Howard passed for 332 yards with a touchdown and an interception, and he added 184 rushing yards and four rushing touchdowns. Howard has apparently already taken a leap in his improvement and could do even more when the Wildcats hold their final practice on April 16.
“(Howard) is just more confident throwing the ball,” Klieman said. “He understands our offense so well and Coach Klein is doing a phenomenal job with him. I was at the quarters meeting this morning. He’s so sharp and confident in what he’s doing. Same with Jaren.

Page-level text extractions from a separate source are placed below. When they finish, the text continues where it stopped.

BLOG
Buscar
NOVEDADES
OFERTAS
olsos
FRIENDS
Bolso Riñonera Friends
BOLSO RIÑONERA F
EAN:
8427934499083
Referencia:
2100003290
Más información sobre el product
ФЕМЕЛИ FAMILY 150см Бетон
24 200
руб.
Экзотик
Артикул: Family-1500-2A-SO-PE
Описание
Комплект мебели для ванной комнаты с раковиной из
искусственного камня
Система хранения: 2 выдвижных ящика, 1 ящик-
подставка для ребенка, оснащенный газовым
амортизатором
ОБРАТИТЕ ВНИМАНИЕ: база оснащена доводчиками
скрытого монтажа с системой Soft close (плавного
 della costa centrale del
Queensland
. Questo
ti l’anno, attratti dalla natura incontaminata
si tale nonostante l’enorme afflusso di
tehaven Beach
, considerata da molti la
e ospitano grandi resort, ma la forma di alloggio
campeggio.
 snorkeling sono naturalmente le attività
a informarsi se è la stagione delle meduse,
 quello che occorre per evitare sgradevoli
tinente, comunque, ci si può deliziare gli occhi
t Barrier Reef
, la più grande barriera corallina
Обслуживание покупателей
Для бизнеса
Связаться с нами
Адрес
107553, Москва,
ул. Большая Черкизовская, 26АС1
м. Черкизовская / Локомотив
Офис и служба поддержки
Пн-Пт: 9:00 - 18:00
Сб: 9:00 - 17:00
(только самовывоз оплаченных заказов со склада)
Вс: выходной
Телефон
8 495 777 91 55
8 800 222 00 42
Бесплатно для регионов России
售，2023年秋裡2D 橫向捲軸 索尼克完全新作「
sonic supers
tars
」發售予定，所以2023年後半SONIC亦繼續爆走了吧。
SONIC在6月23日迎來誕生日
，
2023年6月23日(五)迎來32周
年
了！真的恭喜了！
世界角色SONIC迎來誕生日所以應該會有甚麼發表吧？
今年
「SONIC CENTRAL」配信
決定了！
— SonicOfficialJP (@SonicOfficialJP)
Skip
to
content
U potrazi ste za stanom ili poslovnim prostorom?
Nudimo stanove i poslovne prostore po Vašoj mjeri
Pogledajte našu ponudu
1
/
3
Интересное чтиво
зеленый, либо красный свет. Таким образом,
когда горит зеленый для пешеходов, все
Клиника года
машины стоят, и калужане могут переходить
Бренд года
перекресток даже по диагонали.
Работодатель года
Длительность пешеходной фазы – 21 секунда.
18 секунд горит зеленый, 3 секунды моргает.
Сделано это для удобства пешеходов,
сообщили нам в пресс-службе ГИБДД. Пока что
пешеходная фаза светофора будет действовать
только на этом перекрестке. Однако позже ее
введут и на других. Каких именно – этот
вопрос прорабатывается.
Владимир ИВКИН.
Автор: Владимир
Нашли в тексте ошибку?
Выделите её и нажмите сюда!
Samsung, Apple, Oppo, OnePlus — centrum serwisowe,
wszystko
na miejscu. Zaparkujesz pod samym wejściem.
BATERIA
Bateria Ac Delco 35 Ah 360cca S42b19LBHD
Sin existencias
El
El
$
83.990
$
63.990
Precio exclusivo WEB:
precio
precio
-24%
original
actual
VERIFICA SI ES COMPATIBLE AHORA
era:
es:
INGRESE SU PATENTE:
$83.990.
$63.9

They know so well what we do Now is about getting the right read and being decisive and being confident and pulling the trigger and rolling.
“I saw some really good throws he made today and some sewing routes to Phillip that got us all excited because it was like, ‘We saw this and now it’s about consistency .’ He just has to gain confidence and consistency so that it gets away from him.”
Brooks was happy with his relationship with Howard during the first practice.
“He had a good first day today,” Brooks said. “He was throwing it well.”
Meanwhile, Klieman, at his first spring press conference, revealed one of the biggest developments to watch as we approach next fall: Senior Jax Dineena 5-foot-10, 253-pound Lawrence native, goes from running back to running back.
“We made the big change to put Jax Dineen to the running back,” Klieman said. “That’s probably the big deal. He’ll play a fullback, but if you noticed in the bowl game he played a real running back for us. He definitely gives us a different dimension in directing football. He has good hands and will be able to protect.”
Klieman called 6-foot, 171-pound redshirt freshman wide receiver RJ Garcia II “very talented” and indicated that he was doing very well for the Wildcats.
“He made some sensational plays today in training,” Klieman said.
After spending the majority of last season battling a significant injury at the end of the 2020 campaign, he looks senior at 6ft 4in and 225lbs Chabastin Taylor could finally be healthy enough to contribute next fall.
“I am delighted to see this spring how Chabastin Taylor done,” Klieman said. “I think he’s finally healthy. Unfortunately for C-Bass, he just wasn’t healthy all fall. His injury happened in December 2020. It’s been a little over a year now. I’m excited for C-Bass.”
K-State ranked eighth in the Big 12 in offense (27.5) and ninth in total offense (361.9) — numbers that could improve in the fall.
The Wildcats are now making progress towards that goal.
“We’re going a lot faster,” Brooks said. “It’s something you have to get used to, but I like where it is. I like the idea behind it. It’s definitely going to take some getting used to, but it’s going to work for us.
“It’s going to be a big change. Since I’ve been here we were a run-first team and now we’re becoming more balanced. We have playmakers in the reception room. The idea of getting us, the ball is good for me, Malik and Kade. I’m delighted with how it’s going to go.